As if that weren’t bad enough, the instructional specialist announced today that now she and the principal and the paras and the title teachers and the SPED teachers and any other adults who happen to have the time to roam the hallways of our school now have an open invitation to just walk in to our classrooms unannounced whenever and observe us to see how “engaged” our students are. The instructional specialist and principal were positively giddy when unveiling the signs they had made for the teachers to complete and hang outside our classroom doors, specifying the behavior to look for, and welcoming one and all to come #OBSERVEUS. They’ve even made comment sheets for the observers to fill out and turn in.
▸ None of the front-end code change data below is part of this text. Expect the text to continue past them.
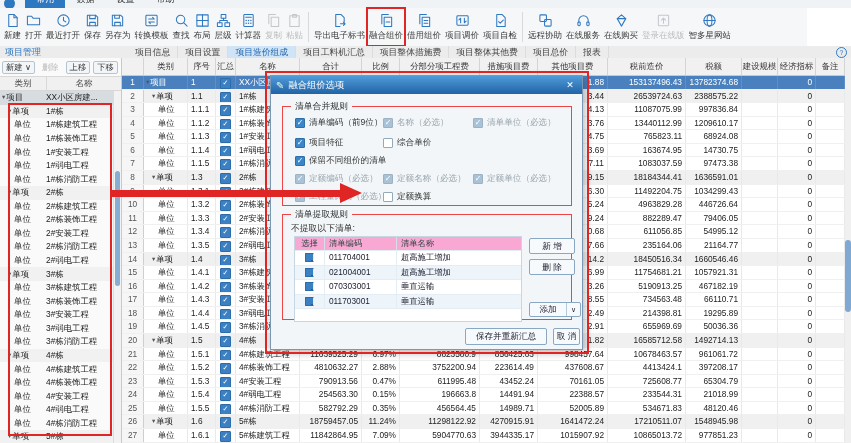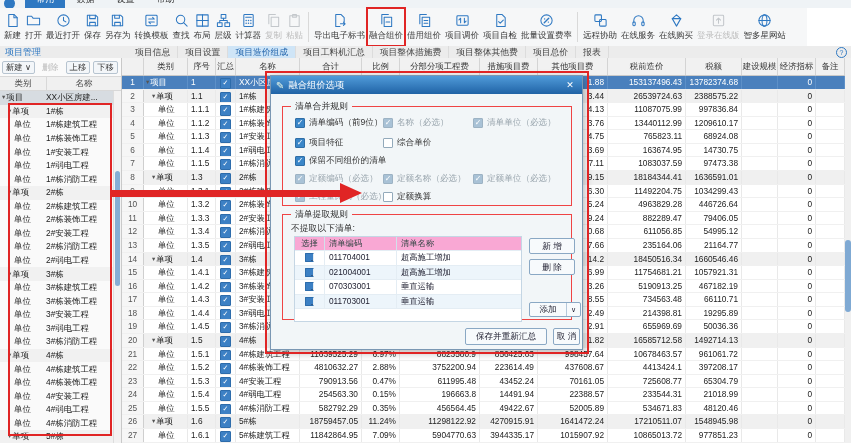--- a/index.html
+++ b/index.html
@@ -268,29 +268,20 @@
         </div>
         <div class="tb-item">
           <div class="tb-icon">
             <svg viewBox="0 0 16 16">
               <path d="M4 1.5h5.5L13 5v9.5H4z"></path>
               <path d="M6 9.2l1.7 1.7 3.3-3.4"></path>
             </svg>
           </div>
           <div class="tb-label">项目自检</div>
         </div>
-        <div class="tb-item">
-          <div class="tb-icon">
-            <svg viewBox="0 0 16 16">
-              <circle cx="8" cy="8" r="6"></circle>
-              <path d="M5.6 10.4l4.8-4.8M6 6.3h.01M10 9.7h.01" stroke-width="1.5"></path>
-            </svg>
-          </div>
-          <div class="tb-label">批量设置费率</div>
-        </div>
         <div class="tb-sep"></div>
         <div class="tb-item">
           <div class="tb-icon">
             <svg viewBox="0 0 16 16">
               <rect x="2" y="2" width="7" height="7" rx="1"></rect>
               <rect x="7" y="7" width="7" height="7" rx="1"></rect>
             </svg>
           </div>
           <div class="tb-label">远程协助</div>
         </div>
@@ -950,21 +941,21 @@
         <div class="mcell c0">25</div>
         <div class="mcell c1" style="padding-left: 14px;"><span>单位</span></div>
         <div class="mcell c2">1.5.5</div>
         <div class="mcell c3">
           <div class="chk">✓</div>
         </div>
         <div class="mcell c4">4#栋消防工程</div>
         <div class="mcell num c5">582792.29</div>
         <div class="mcell num c6">0.35%</div>
         <div class="mcell num c7">456564.45</div>
-        <div class="mcell num c8">49422.67</div>
+        <div class="mcell num c8">14989.71</div>
         <div class="mcell num c9">52005.89</div>
         <div class="mcell num c10">534671.83</div>
         <div class="mcell num c11">48120.46</div>
         <div class="mcell num c12"></div>
         <div class="mcell num c13">0</div>
         <div class="mcell num c14"></div>
       </div>
       <div class="mrow shade">
         <div class="mcell c0">26</div>
         <div class="mcell c1" style="padding-left: 8px;"><span class="tri">▾</span><span>单项</span></div>

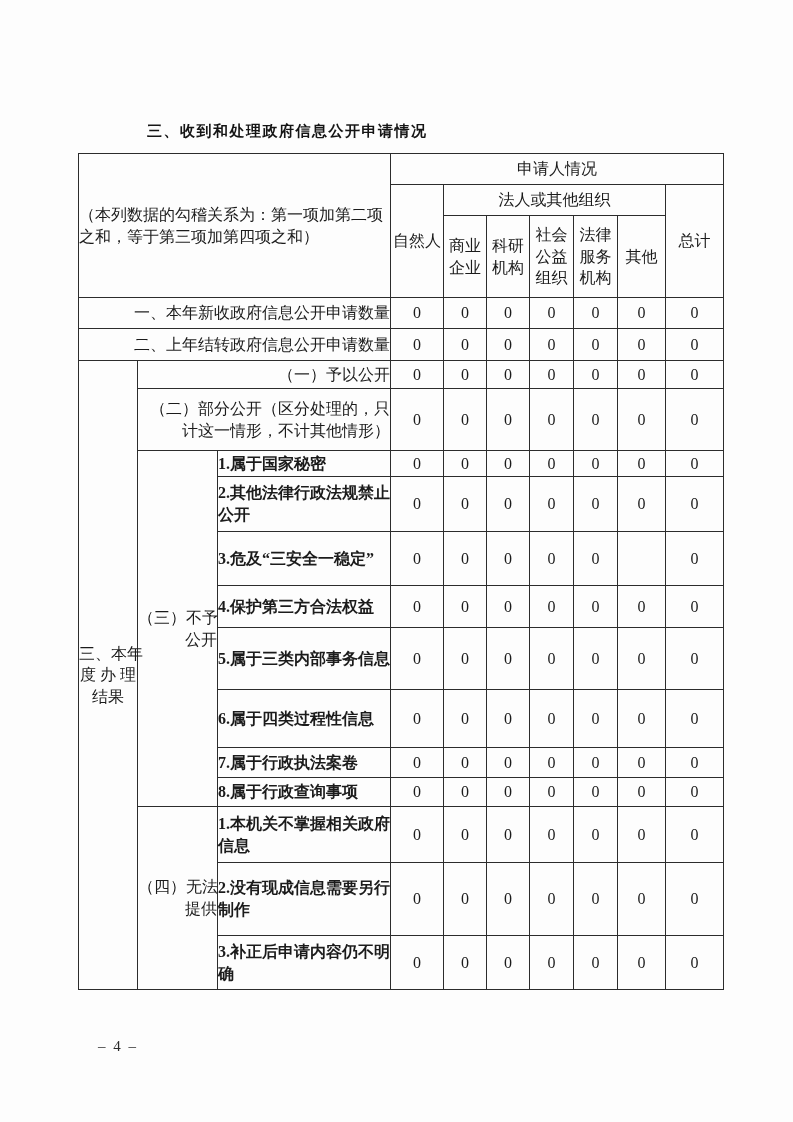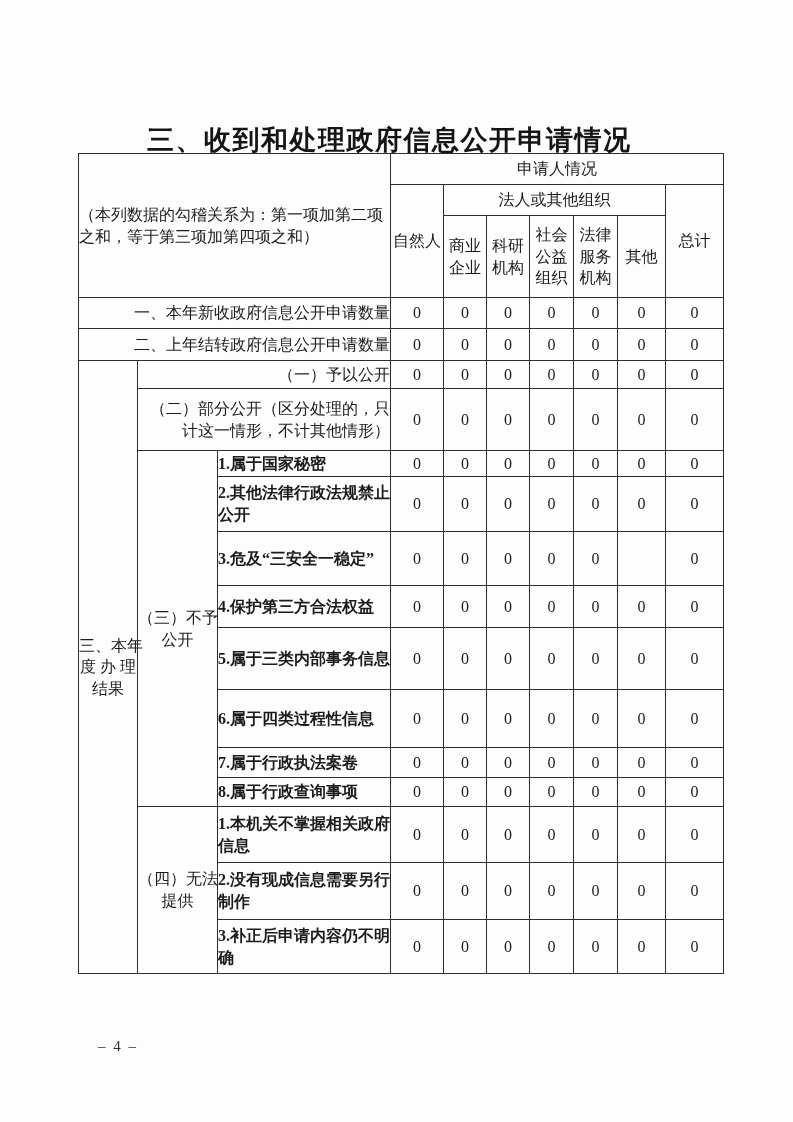--- a/index.html
+++ b/index.html
@@ -7,41 +7,41 @@
     width:793px;height:1122px;
     background:#fdfdfd;
     position:relative;
     font-family:"Liberation Serif","DejaVu Serif",serif;
     color:#1e1e1e;
     overflow:hidden;
   }
   .page-title{
     position:absolute;left:147px;top:122px;
     font-family:"Liberation Sans","DejaVu Sans",sans-serif;
-    font-weight:bold;font-size:27px;letter-spacing:1.5px;color:#151515;
+    font-weight:bold;font-size:15px;letter-spacing:1.5px;color:#151515;
     white-space:nowrap;
   }
   table.stats{
     position:absolute;left:78px;top:153px;width:645px;
     border-collapse:collapse;table-layout:fixed;background:#fdfdfd;
   }
   table.stats td{
     border:1.5px solid #2c2c2c;
     padding:0;vertical-align:middle;
     font-size:16px;line-height:1.35;color:#1b1b1b;
     overflow:visible;
   }
   td.note{
     text-align:left;padding:2px 2px 2px 6px;
     white-space:pre;font-size:15.5px;line-height:1.9;
   }
   td.hc{text-align:center;white-space:pre-line;font-size:15.5px;line-height:1.45;}
   td.lbl{text-align:right;padding:2px 3px 2px 4px;font-size:15.5px;}
   td.ilbl{text-align:left;padding:2px 2px 2px 3px;font-size:15px;line-height:1.5;font-weight:bold;}
-  td.glbl{text-align:center;padding:2px 0 2px 3px;font-size:15px;white-space:pre;line-height:1.6;}
+  td.glbl{text-align:right;padding:2px 0 2px 3px;font-size:15px;white-space:pre;line-height:1.6;}
   td.scol{text-align:center;padding:2px 0 2px 2px;font-size:15px;white-space:pre;line-height:1.4;}
   td.v{text-align:center;font-size:16.5px;}
   .page-number{
     position:absolute;left:98px;top:1038px;
     font-size:15px;letter-spacing:2px;color:#2a2a2a;
     font-family:"Liberation Serif","DejaVu Serif",serif;
   }
 </style>
 </head>
 <body>
@@ -222,21 +222,21 @@
 提供</td>
     <td class="ilbl">1.本机关不掌握相关政府信息</td>
     <td class="v">0</td>
     <td class="v">0</td>
     <td class="v">0</td>
     <td class="v">0</td>
     <td class="v">0</td>
     <td class="v">0</td>
     <td class="v">0</td>
   </tr>
-  <tr style="height:57px">
+  <tr style="height:73px">
     <td class="ilbl">2.没有现成信息需要另行制作</td>
     <td class="v">0</td>
     <td class="v">0</td>
     <td class="v">0</td>
     <td class="v">0</td>
     <td class="v">0</td>
     <td class="v">0</td>
     <td class="v">0</td>
   </tr>
   <tr style="height:54px">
We, in the meantime, have been told to figure out what we’re going to do to get our kids to “buy in” to this new campaign. No, I’m not joking. We were actually told to do that. We weren’t told HOW to do that, just to do it.

Our reward? Besides, of course, somehow magically coming up with the solution to student engagement on our own, for every piece of feedback returned on a certain teacher, that teacher gets to go drop a Plinko coin and win a prize. We were told this prize is intended to make us feel “appreciated” for all of the things we do to meet the needs of our students.

Funny, I don’t feel appreciated. I feel like crying. Who would add this to the already (I hate to use this word anymore) unprecedented amount of stress and workload teachers continue to experience in the nightmare of this pandemic? Furthermore, am I the only one who thinks her students will be a lot more focused and engaged without unannounced visitors dropping in and staring at us, waiting for us to perform like a well-trained circus act? And is it just me, or has anyone else noticed that we were just “professionally developed” without actually being taught anything? Nothing was developed here except my stress level and anxiety.

To what new level of hell have they dragged us down today?